Quantile crossing using lightgbm¶
Where lower quantile prediction (e.g., $\alpha=0.05$) is higher than central quantile prediction (e.g., $\alpha=0.50$ or the median) in quantile regression is called Quantile Crossing or Quantile Non-Monotonicity.
That's because we train separate models for each quantile independently.
Solutions:
post processing with sorting¶
sorted_preds = np.sort([q05_preds, q50_preds, q95_preds], axis=0)
q05_corrected = sorted_preds[0]
q50_corrected = sorted_preds[1]
q95_corrected = sorted_preds[2]
post processing with isotonic regression¶
import numpy as np
from sklearn.isotonic import IsotonicRegression
# Example quantile predictions from LightGBM model
q05_preds = model.predict(X, num_iteration=model.best_iteration, quantile=0.05)
q50_preds = model.predict(X, num_iteration=model.best_iteration, quantile=0.50)
q95_preds = model.predict(X, num_iteration=model.best_iteration, quantile=0.95)
# Quantile levels corresponding to the predictions
quantiles = np.array([0.05, 0.50, 0.95])
# Stack the predictions for isotonic regression
vals = np.array([q05_preds, q50_preds, q95_preds])
# Apply isotonic regression to enforce monotonicity
iso = IsotonicRegression(increasing=True)

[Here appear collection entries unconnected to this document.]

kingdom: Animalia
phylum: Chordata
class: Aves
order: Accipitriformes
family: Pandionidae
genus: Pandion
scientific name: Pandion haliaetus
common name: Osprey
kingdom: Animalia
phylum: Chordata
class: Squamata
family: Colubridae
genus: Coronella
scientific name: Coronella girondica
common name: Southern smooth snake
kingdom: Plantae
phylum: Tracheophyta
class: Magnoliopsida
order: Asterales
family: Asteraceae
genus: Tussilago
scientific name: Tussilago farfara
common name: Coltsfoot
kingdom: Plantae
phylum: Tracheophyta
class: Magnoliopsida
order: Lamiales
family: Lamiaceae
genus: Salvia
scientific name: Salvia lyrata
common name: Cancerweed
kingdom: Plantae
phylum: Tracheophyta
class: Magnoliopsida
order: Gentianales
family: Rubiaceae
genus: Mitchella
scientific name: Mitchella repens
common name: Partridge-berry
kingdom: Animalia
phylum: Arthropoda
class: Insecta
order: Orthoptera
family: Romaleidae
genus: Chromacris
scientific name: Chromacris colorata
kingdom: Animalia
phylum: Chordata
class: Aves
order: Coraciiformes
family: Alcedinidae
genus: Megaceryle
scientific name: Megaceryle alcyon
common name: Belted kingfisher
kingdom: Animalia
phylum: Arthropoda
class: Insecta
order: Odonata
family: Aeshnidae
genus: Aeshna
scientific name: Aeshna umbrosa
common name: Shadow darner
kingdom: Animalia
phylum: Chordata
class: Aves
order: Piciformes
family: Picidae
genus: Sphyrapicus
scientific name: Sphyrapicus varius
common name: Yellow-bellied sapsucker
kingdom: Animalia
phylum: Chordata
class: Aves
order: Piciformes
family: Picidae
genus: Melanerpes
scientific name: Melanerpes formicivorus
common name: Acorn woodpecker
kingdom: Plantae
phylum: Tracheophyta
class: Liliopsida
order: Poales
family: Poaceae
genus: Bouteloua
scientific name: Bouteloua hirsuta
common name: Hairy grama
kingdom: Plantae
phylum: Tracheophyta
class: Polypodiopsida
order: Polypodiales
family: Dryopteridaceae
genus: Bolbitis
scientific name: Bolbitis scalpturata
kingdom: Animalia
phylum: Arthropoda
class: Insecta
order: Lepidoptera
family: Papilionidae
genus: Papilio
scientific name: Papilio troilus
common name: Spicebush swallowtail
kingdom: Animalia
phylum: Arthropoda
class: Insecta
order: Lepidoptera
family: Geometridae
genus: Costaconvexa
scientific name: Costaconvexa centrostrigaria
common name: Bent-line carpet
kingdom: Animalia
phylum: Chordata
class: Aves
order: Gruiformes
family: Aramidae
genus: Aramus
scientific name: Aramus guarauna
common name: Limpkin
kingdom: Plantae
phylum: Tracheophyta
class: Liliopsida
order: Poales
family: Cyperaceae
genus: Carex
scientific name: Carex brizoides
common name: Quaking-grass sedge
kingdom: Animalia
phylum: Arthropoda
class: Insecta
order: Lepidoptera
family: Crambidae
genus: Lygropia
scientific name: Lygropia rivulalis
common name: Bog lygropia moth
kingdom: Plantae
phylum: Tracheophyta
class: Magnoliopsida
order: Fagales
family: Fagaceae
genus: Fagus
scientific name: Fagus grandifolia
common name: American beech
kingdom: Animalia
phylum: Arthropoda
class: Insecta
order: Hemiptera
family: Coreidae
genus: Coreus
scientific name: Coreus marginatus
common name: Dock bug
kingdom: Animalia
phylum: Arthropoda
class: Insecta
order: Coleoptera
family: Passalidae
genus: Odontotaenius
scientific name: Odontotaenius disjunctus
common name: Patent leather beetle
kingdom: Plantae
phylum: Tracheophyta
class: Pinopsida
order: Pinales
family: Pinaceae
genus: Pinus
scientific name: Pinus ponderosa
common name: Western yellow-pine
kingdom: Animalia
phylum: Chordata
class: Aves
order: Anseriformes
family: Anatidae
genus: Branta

corrected_vals = np.array([iso.fit_transform(quantiles, preds) for preds in vals])
# Corrected quantiles
q05_corrected = corrected_vals[0]
q50_corrected = corrected_vals[1]
q95_corrected = corrected_vals[2]
Feature Selection / Regularization (Preventive)¶
Quantile crossing is often a sign of overfitting or instability in the model's structure.
Action: Before training, try these steps to stabilize the individual models:
Reduce Overfitting: Increase regularization (lambda_l1, lambda_l2), decrease learning_rate, and increase min_child_samples.
Feature Selection: Crossing often happens when the model latches onto noisy features. Try reducing the number of input features (X) to see if the crossing disappears.
Bigger Dataset: If possible, train on more data. More data usually leads to more stable quantile estimates.
Constraint Enforcement (Advanced/Robust)¶
For a robust, production-ready solution, you should enforce the constraint during the modeling process.
Recursive/Sequential Modeling (The Best Approach). Instead of training $K$ independent models, you train them sequentially and use the output of the previous model as a feature in the next.
Train $M_{0.05}$: Train the model for $\tau=0.05$.
Train $M_{0.50}$: Train the model for $\tau=0.50$, but add the predictions from $M_{0.05}$ as a new input feature (X).
Train $M_{0.95}$: Train the model for $\tau=0.95$, and add the predictions from $M_{0.50}$ as a new input feature (X).